The US Supreme Court upheld a government crackdown on profanity on television, a policy that subjects broadcasters to fines for airing a single expletive blurted out on a live show.
In its first ruling on broadcast indecency standards in more than 30 years, the high court handed a victory on Tuesday to the Federal Communications Commission (FCC), which adopted the crackdown against the one-time use of profanity on live TV when children are likely to be watching.
The case stemmed from an FCC decision in 2006 that found News Corp’s Fox TV network violated decency rules when singer Cher blurted out an expletive during the 2002 Billboard Music Awards broadcast and actress Nicole Richie used two expletives during the 2003 awards.
No fines were imposed, but Fox challenged the decision. A US appeals court in New York struck down the new policy as “arbitrary and capricious” and sent the case back to the FCC for a more reasoned explanation of its policy.
The FCC, under the administration of former president George W. Bush, had embarked on a crackdown of indecent content on broadcast TV and radio after pop star Janet Jackson briefly exposed her bare breast during the 2004 broadcast of the Super Bowl halftime show.

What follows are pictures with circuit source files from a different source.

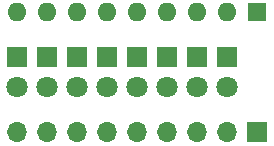
<source format=gbr>
%TF.GenerationSoftware,KiCad,Pcbnew,7.0.2*%
%TF.CreationDate,2023-05-13T14:05:58-05:00*%
%TF.ProjectId,BreadboardLEDArray,42726561-6462-46f6-9172-644c45444172,0*%
%TF.SameCoordinates,Original*%
%TF.FileFunction,Soldermask,Top*%
%TF.FilePolarity,Negative*%
%FSLAX46Y46*%
G04 Gerber Fmt 4.6, Leading zero omitted, Abs format (unit mm)*
G04 Created by KiCad (PCBNEW 7.0.2) date 2023-05-13 14:05:58*
%MOMM*%
%LPD*%
G01*
G04 APERTURE LIST*
%ADD10R,1.800000X1.800000*%
%ADD11C,1.800000*%
%ADD12R,1.600000X1.600000*%
%ADD13O,1.600000X1.600000*%
%ADD14R,1.700000X1.700000*%
%ADD15O,1.700000X1.700000*%
G04 APERTURE END LIST*
D10*
%TO.C,D1*%
X168910000Y-114935000D03*
D11*
X168910000Y-117475000D03*
%TD*%
D12*
%TO.C,RN1*%
X171450000Y-111125000D03*
D13*
X168910000Y-111125000D03*
X166370000Y-111125000D03*
X163830000Y-111125000D03*
X161290000Y-111125000D03*
X158750000Y-111125000D03*
X156210000Y-111125000D03*
X153670000Y-111125000D03*
X151130000Y-111125000D03*
%TD*%
D10*
%TO.C,D8*%
X151130000Y-114935000D03*
D11*
X151130000Y-117475000D03*
%TD*%
D14*
%TO.C,J1*%
X171450000Y-121285000D03*
D15*
X168910000Y-121285000D03*
X166370000Y-121285000D03*
X163830000Y-121285000D03*
X161290000Y-121285000D03*
X158750000Y-121285000D03*
X156210000Y-121285000D03*
X153670000Y-121285000D03*
X151130000Y-121285000D03*
%TD*%
D10*
%TO.C,D6*%
X156210000Y-114935000D03*
D11*
X156210000Y-117475000D03*
%TD*%
D10*
%TO.C,D3*%
X163830000Y-114935000D03*
D11*
X163830000Y-117475000D03*
%TD*%
D10*
%TO.C,D5*%
X158750000Y-114935000D03*
D11*
X158750000Y-117475000D03*
%TD*%
D10*
%TO.C,D4*%
X161290000Y-114935000D03*
D11*
X161290000Y-117475000D03*
%TD*%
D10*
%TO.C,D2*%
X166370000Y-114935000D03*
D11*
X166370000Y-117475000D03*
%TD*%
D10*
%TO.C,D7*%
X153670000Y-114935000D03*
D11*
X153670000Y-117475000D03*
%TD*%
M02*

</source>
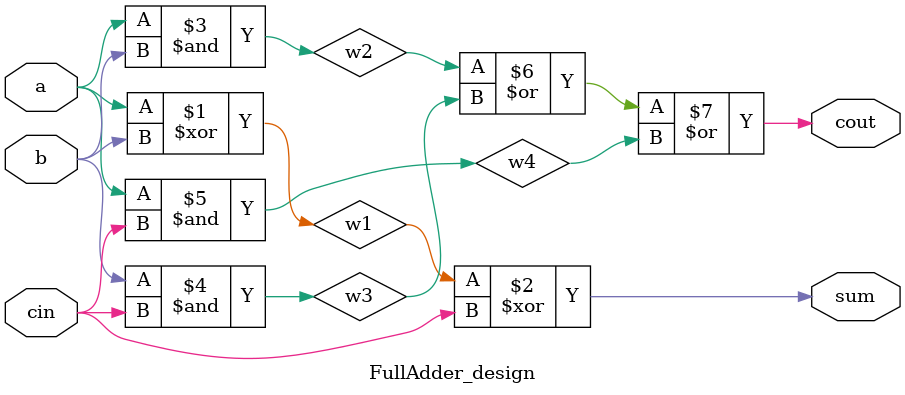
<source format=v>
`timescale 1ns / 1ps


module FullAdder_design(
    input a,b,cin,
    output sum,cout
    );
    // structural model
    wire w1,w2,w3,w4;
    xor g1(w1,a,b);
    xor g2(sum,w1,cin);
    
    and g3(w2,a,b);
    and g4(w3,b,cin);
    and g5(w4,a,cin);
    or g6(cout,w2,w3,w4);
    
    // behavioural model (reg needed)
//        always @(a,b,cin)begin
//            sum = a^b^cin;
//            carry = a & b | b & cin | cin & a;
//        end
endmodule

</source>
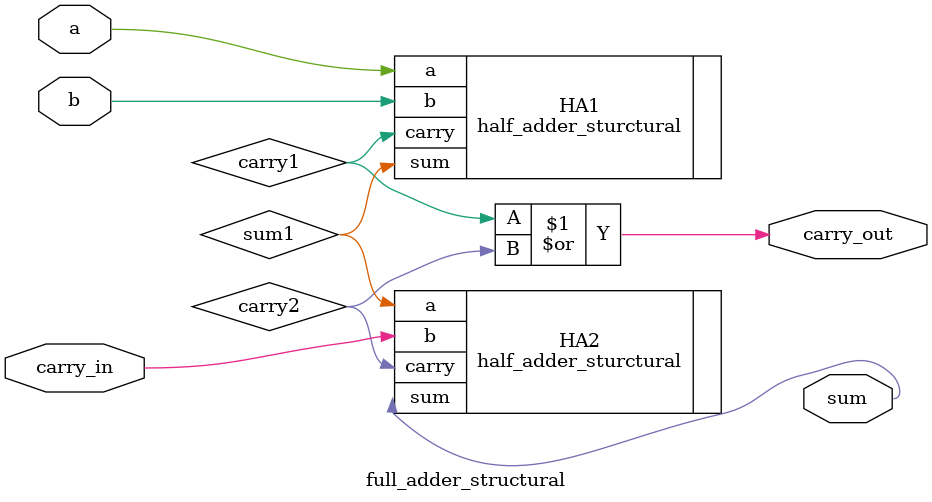
<source format=v>
module full_adder_structural(
	input a,
	input b,
	input carry_in,
	output sum,
	output carry_out
	);
	
	wire sum1;
	wire carry1;
	wire carry2;
	
	half_adder_sturctural HA1(
	.a(a),
	.b(b),
	.sum(sum1),
	.carry(carry1)
	);
	
	half_adder_sturctural HA2(
	.a(sum1),
	.b(carry_in),
	.sum(sum),
	.carry(carry2)
	);
	
	or (carry_out,carry1,carry2);
endmodule
</source>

By a 5-4 vote and splitting along conservative-liberal lines, the justices upheld the FCC’s new policy under the Administrative Procedure Act.
The high court did not rule on Fox’s constitutional challenge to the policy on free speech grounds. The Supreme Court sent that issue back to the appeals court.
“While we would have preferred a victory on Administrative Procedure Act grounds, more important to Fox is the fundamental constitutional issues at the heart of this case,” Fox said in a statement.
The network said it was optimistic that it would ultimately prevail on the free speech issue. If Fox wins before the appeals court, it would be up to the FCC and the administration of US President Barack Obama to decide whether to take the matter back to the Supreme Court, legal sources said.
Justice Antonin Scalia, in summarizing the court’s majority ruling from the bench, upheld the new policy as rational.
“Even when used as an expletive, the F-word’s power to insult and offend derives from its sexual meaning,” Scalia said.
Government lawyers in the case have said the policy covered so-called “fleeting expletives” such as the “F-word” and the “S-word” that denote “sexual or excretory activities” respectively.
Critics said the FCC had been inconsistent in enforcing its new policy. It allowed the TV broadcast of the movie Saving Private Ryan even though it contained the same expletives.
The policy applies only to broadcasts. Neither cable nor satellite channels are subject to FCC content regulation.
Justices John Paul Stevens, David Souter, Ruth Bader Ginsburg and Stephen Breyer dissented.
“The FCC’s shifting and impermissibly vague indecency policy only imperils these broadcasters and muddles the regulatory landscape,” Stevens wrote.